Задания:
• a. Перепишите фрагмент отрывка о слезах над литературой начиная со слов «А потом — слёзы» и заканчивая словами «не хочется останавливаться.» включительно, поменяв «черёмуха» на «сирень».
• b. Какое произведение Тургенева, согласно отрывку о слезах над литературой, первым вызвало слёзы над прозой?

Хотя мои первые слёзы над литературой — не считая, наверное, «Уронили мишку на пол», про те дивные времена помню плохо, помню смутно — это проза, это Тургенев, это «Му-му», это пятый класс. И уже тогда — украдкой, потому что стыдно, потому что неправильно, потому что мужчины не плачут, откуда-то вдруг взялась во мне десятилетнем такая глупость.
А в шестом или седьмом нам читали «Уроки французского», читали вслух, медленно, весь урок, и не дочитали, и я пришёл домой, и открыл, и дочитал, и плакал от соли и досады, от жалости и несправедливости, от невыносимой лёгкости, нежности, невесомости бытия.
А потом — слёзы высохли, слёзы кончились, слёз больше не было. Был смех, был страх, была грусть, но не слёзы. Перестали они рифмоваться с прозой. До шестой части «Гарри Поттера». Заканчивалась весна, заканчивался десятый класс, заканчивался «...и Принц-полукровка», заканчивался день, отцветала черёмуха, умирал Дамблдор. Торжество смерти. И нет веры Иоанну Златоусту, и воскрес Христос в прошлый выходной, строго по расписанию, но вот они, мёртвые во гробе, и директор самой лучшей в мире школы — впереди них, в белом венчике из роз, в белом пламени феникса, и слёзы сладко, солёно, мокро катятся по щекам, и нет сил остановиться, и не хочется останавливаться.

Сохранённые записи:
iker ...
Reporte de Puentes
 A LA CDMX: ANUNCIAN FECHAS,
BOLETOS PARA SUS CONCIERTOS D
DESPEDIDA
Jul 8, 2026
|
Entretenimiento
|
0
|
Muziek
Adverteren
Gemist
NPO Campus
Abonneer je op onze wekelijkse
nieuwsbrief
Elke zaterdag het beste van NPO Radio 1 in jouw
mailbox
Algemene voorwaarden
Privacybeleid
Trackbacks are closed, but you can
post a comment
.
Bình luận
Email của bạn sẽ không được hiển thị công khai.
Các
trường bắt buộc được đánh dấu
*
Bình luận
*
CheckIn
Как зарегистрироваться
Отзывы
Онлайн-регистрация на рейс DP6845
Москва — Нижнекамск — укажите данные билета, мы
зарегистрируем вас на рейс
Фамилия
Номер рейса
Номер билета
* * *
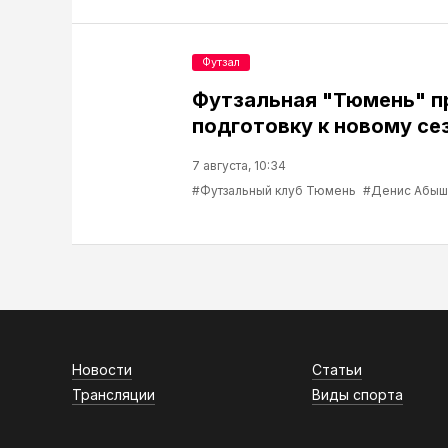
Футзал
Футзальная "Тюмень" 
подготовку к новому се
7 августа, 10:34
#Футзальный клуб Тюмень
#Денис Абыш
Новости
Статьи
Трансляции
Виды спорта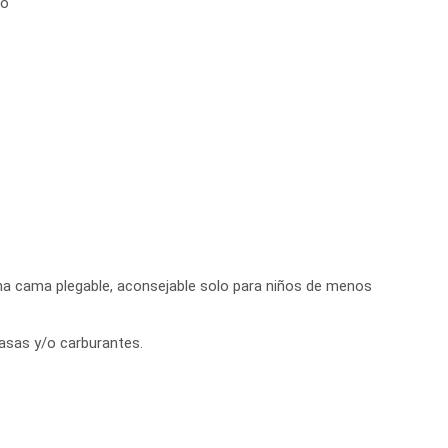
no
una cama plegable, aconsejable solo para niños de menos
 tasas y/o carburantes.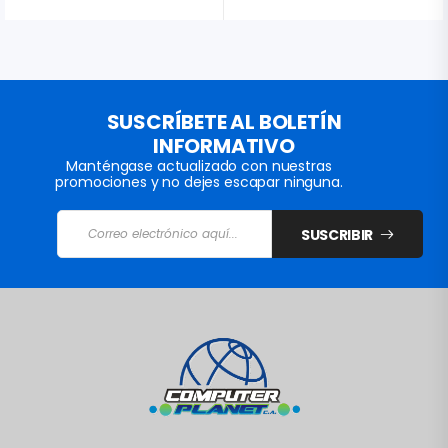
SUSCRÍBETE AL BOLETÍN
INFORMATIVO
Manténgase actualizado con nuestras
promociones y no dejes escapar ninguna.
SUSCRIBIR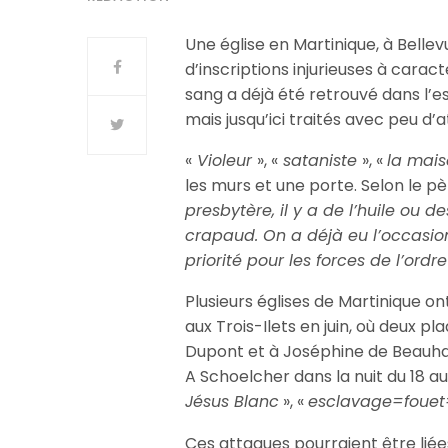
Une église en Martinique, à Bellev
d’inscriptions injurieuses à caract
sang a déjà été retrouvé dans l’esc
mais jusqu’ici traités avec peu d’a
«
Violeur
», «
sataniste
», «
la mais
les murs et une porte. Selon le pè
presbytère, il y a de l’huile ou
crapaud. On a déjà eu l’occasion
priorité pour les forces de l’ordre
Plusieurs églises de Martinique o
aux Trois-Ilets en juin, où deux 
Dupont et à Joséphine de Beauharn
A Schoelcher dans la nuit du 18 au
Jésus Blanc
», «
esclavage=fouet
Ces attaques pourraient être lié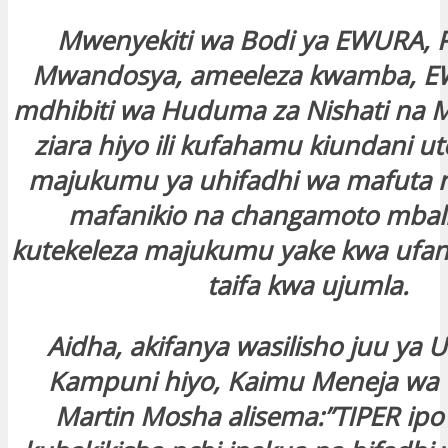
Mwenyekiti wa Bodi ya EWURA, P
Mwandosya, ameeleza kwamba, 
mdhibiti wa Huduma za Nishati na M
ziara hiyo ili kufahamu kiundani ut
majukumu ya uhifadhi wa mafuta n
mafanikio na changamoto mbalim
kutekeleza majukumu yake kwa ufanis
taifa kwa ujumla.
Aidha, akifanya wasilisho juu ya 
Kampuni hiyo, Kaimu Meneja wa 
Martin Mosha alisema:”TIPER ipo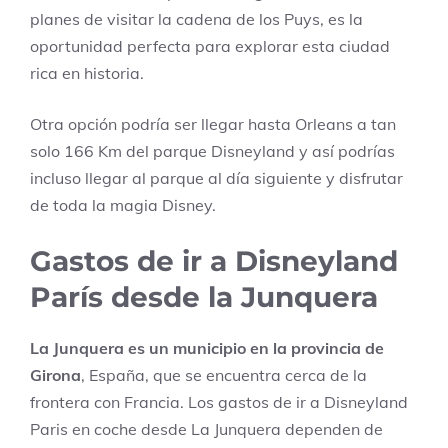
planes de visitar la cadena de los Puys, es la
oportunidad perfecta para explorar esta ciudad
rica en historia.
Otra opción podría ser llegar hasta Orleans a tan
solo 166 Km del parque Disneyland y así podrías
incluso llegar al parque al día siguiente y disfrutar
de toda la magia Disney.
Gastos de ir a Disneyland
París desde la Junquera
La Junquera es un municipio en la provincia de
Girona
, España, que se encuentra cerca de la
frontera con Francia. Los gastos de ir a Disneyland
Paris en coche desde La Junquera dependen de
==
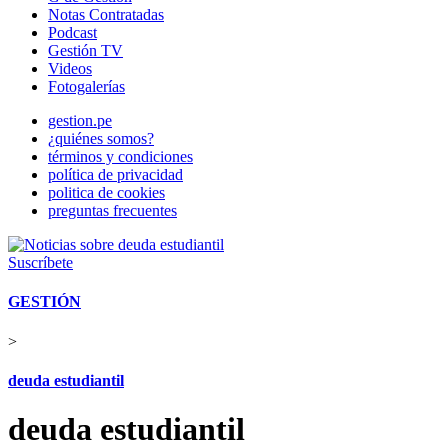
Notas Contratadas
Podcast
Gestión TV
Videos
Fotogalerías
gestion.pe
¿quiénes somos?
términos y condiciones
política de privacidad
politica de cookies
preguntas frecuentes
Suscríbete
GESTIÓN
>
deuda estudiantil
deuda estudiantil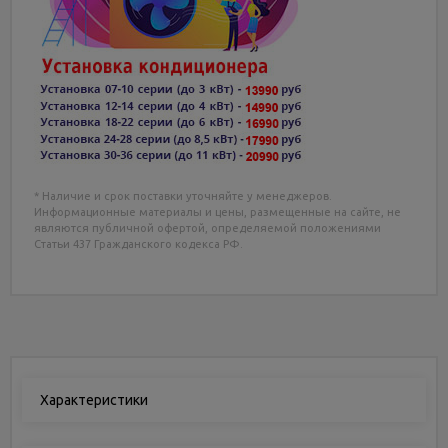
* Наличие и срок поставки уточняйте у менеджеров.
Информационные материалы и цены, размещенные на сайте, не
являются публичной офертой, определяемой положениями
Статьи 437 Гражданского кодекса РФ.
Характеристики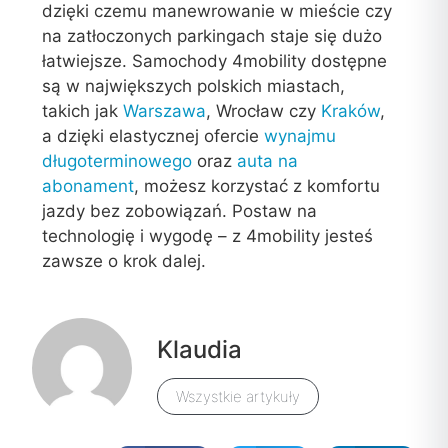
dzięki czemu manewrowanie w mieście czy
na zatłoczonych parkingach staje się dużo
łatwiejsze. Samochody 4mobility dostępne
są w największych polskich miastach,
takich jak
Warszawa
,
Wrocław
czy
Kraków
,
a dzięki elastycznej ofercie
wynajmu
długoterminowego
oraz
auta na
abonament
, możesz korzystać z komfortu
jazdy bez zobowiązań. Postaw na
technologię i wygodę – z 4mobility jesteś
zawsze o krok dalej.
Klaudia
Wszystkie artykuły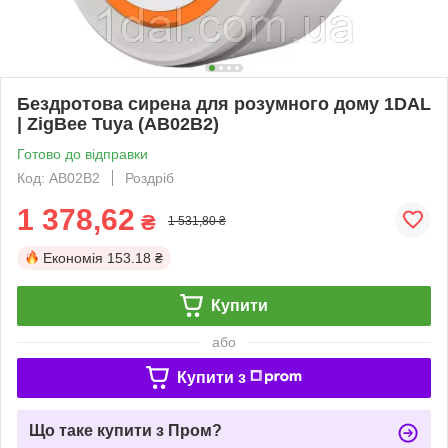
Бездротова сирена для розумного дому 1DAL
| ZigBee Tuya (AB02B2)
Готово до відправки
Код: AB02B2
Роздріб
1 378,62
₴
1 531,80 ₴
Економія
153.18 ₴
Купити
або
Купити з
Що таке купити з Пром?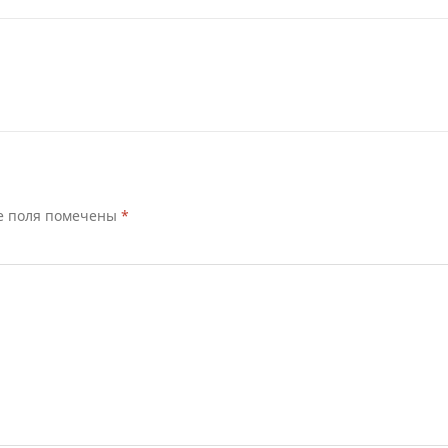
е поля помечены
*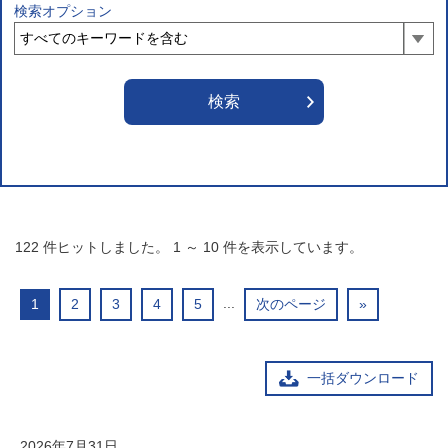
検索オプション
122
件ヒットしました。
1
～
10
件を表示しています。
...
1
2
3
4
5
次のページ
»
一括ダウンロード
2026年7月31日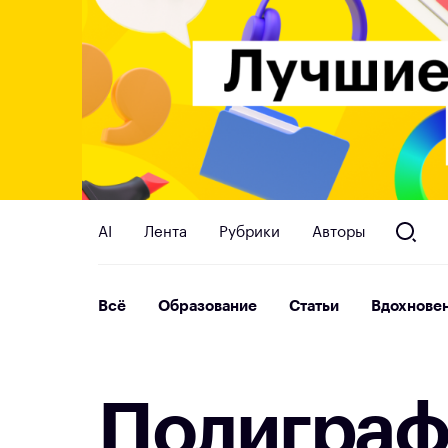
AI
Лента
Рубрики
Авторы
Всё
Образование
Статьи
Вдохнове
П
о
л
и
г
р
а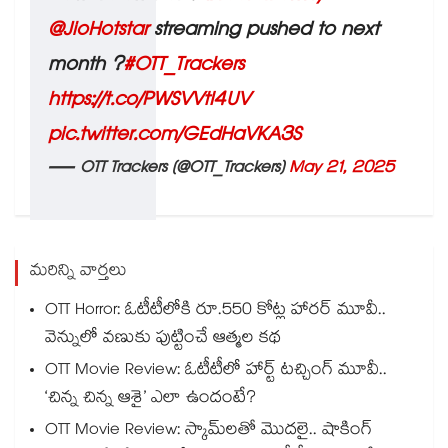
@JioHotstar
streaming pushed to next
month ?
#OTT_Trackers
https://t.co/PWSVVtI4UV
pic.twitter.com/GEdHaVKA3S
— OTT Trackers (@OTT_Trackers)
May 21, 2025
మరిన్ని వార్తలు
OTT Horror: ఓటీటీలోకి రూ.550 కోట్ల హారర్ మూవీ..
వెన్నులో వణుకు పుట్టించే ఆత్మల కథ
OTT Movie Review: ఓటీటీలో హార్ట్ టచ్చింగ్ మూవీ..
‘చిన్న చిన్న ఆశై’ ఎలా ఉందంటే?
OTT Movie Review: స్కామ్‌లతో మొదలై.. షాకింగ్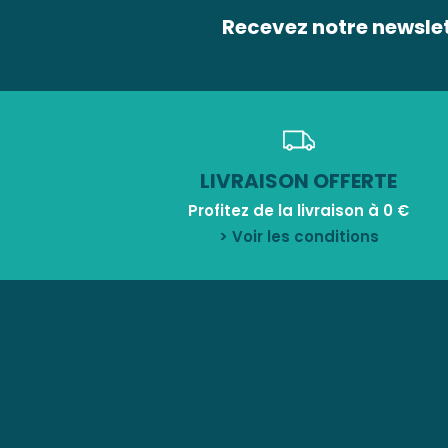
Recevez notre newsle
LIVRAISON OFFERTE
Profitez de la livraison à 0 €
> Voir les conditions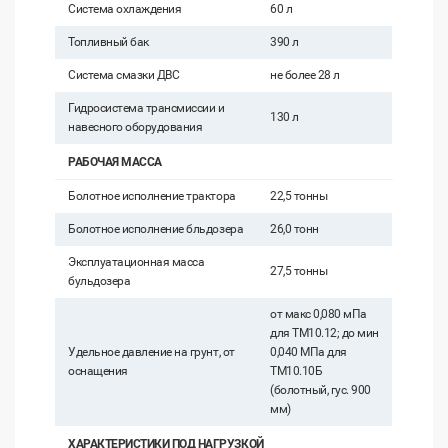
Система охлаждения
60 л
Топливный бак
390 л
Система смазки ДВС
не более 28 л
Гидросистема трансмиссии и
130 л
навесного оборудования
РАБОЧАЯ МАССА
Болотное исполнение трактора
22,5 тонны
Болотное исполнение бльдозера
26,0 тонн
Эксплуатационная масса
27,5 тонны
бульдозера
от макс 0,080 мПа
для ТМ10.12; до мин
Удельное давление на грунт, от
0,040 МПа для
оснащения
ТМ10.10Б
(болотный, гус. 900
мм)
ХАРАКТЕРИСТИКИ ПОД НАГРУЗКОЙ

Ответы к заданиям:
• a.
А потом — слёзы высохли, слёзы кончились, слёз больше не было. Был смех, был страх, была грусть, но не слёзы. Перестали они рифмоваться с прозой. До шестой части «Гарри Поттера». Заканчивалась весна, заканчивался десятый класс, заканчивался «...и Принц-полукровка», заканчивался день, отцветала сирень, умирал Дамблдор. Торжество смерти. И нет веры Иоанну Златоусту, и воскрес Христос в прошлый выходной, строго по расписанию, но вот они, мёртвые во гробе, и директор самой лучшей в мире школы — впереди них, в белом венчике из роз, в белом пламени феникса, и слёзы сладко, солёно, мокро катятся по щекам, и нет сил остановиться, и не хочется останавливаться.

• b. «Му-му»; это было в пятом классе.